Pull every line of text from the listing below and repeat it word for word. Leave the pictures out of your answer.
*** Opening of Data records ***
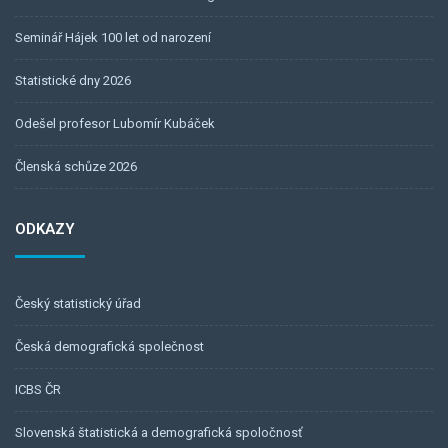
Seminář Hájek 100 let od narození
Statistické dny 2026
Odešel profesor Lubomír Kubáček
Členská schůze 2026
ODKAZY
Český statistický úřad
Česká demografická společnost
ICBS ČR
Slovenská štatistická a demografická spoločnosť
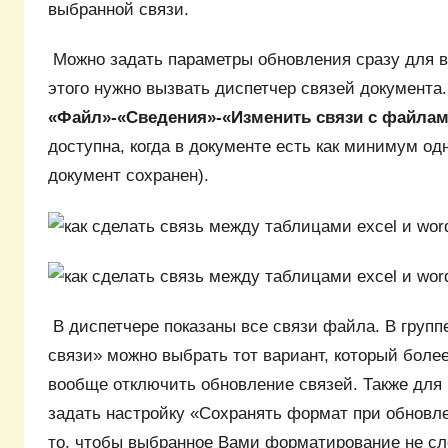
выбранной связи.
Можно задать параметры обновления сразу для в
этого нужно вызвать диспетчер связей документа
«Файл»-«Сведения»-«Изменить связи с файла
доступна, когда в документе есть как минимум одн
документ сохранен).
В диспетчере показаны все связи файла. В груп
связи» можно выбрать тот вариант, который боле
вообще отключить обновление связей. Также для
задать настройку «Сохранять формат при обновле
то, чтобы выбранное Вами форматирование не сле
*** Close of Data records ***
Exercise output —
Seminář Hájek 100 let od narození
Statistické dny 2026
Odešel profesor Lubomír Kubáček
Členská schůze 2026
ODKAZY
Český statistický úřad
Česká demografická společnost
ICBS ČR
Slovenská štatistická a demografická spoločnosť
выбранной связи.
Можно задать параметры обновления сразу для в
этого нужно вызвать диспетчер связей документа
«Файл»-«Сведения»-«Изменить связи с файла
доступна, когда в документе есть как минимум одн
документ сохранен).
В диспетчере показаны все связи файла. В груп
связи» можно выбрать тот вариант, который боле
вообще отключить обновление связей. Также для
задать настройку «Сохранять формат при обновле
то, чтобы выбранное Вами форматирование не сле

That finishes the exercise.